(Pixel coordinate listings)

:::

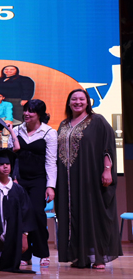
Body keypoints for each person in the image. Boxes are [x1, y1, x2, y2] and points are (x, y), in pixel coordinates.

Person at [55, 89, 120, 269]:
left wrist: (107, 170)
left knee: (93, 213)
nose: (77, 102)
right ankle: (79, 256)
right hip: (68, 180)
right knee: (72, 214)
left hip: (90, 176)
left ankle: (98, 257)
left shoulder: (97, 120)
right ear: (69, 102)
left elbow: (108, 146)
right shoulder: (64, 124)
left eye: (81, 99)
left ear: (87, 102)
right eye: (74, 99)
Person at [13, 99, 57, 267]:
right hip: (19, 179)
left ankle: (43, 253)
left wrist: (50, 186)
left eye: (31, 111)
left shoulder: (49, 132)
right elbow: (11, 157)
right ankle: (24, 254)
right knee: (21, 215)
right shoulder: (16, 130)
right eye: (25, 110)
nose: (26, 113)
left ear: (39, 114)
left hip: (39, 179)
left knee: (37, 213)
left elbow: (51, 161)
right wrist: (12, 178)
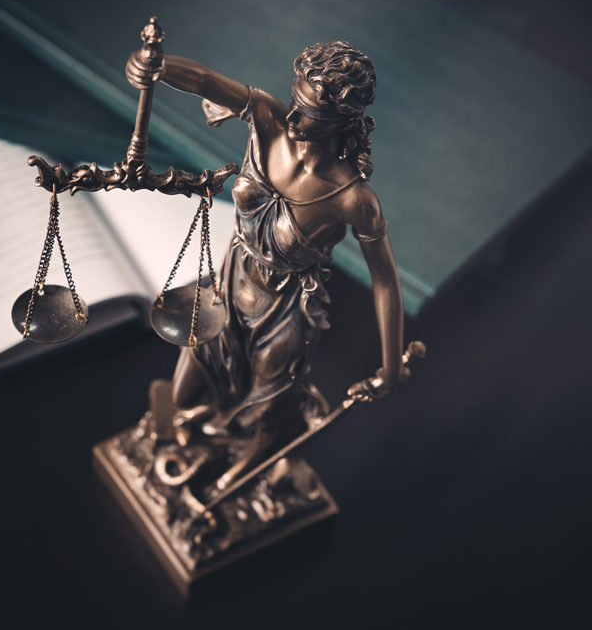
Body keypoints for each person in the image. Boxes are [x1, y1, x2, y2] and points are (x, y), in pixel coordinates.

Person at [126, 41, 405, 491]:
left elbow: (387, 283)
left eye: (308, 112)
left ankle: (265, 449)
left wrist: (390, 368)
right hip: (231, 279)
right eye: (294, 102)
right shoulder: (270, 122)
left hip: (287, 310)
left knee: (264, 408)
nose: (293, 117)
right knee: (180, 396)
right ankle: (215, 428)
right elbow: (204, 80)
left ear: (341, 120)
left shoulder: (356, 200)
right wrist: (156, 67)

:::

Task: Restate every line above word for word. Do not carry over the images.

Reply:
Body keypoints for each person in the image. Boxes are [x1, y1, x2, y2] and points are (x, y), in pixel coordinates.

Person at [55, 89, 120, 269]:
left wrist: (107, 170)
left knee: (93, 213)
nose: (77, 102)
right ankle: (79, 256)
right hip: (68, 180)
right knee: (72, 214)
left hip: (90, 176)
left ankle: (98, 257)
left shoulder: (97, 120)
right ear: (69, 102)
left elbow: (108, 146)
right shoulder: (64, 124)
left eye: (81, 99)
left ear: (87, 102)
right eye: (74, 99)
Person at [13, 99, 57, 267]:
right hip: (19, 179)
left ankle: (43, 253)
left wrist: (50, 186)
left eye: (31, 111)
left shoulder: (49, 132)
right elbow: (11, 157)
right ankle: (24, 254)
right knee: (21, 215)
right shoulder: (16, 130)
right eye: (25, 110)
nose: (26, 113)
left ear: (39, 114)
left hip: (39, 179)
left knee: (37, 213)
left elbow: (51, 161)
right wrist: (12, 178)
Body keypoints for each person in the image. Boxes are [x1, y1, x2, y2] and points are (x, y), in pixel coordinates.

Person at [126, 41, 405, 491]:
left elbow: (387, 283)
left eye: (308, 112)
left ankle: (265, 449)
left wrist: (390, 368)
right hip: (231, 279)
right eye: (294, 102)
right shoulder: (270, 122)
left hip: (287, 310)
left knee: (264, 408)
nose: (293, 117)
right knee: (180, 396)
right ankle: (215, 428)
right elbow: (204, 80)
left ear: (341, 120)
left shoulder: (356, 200)
right wrist: (156, 67)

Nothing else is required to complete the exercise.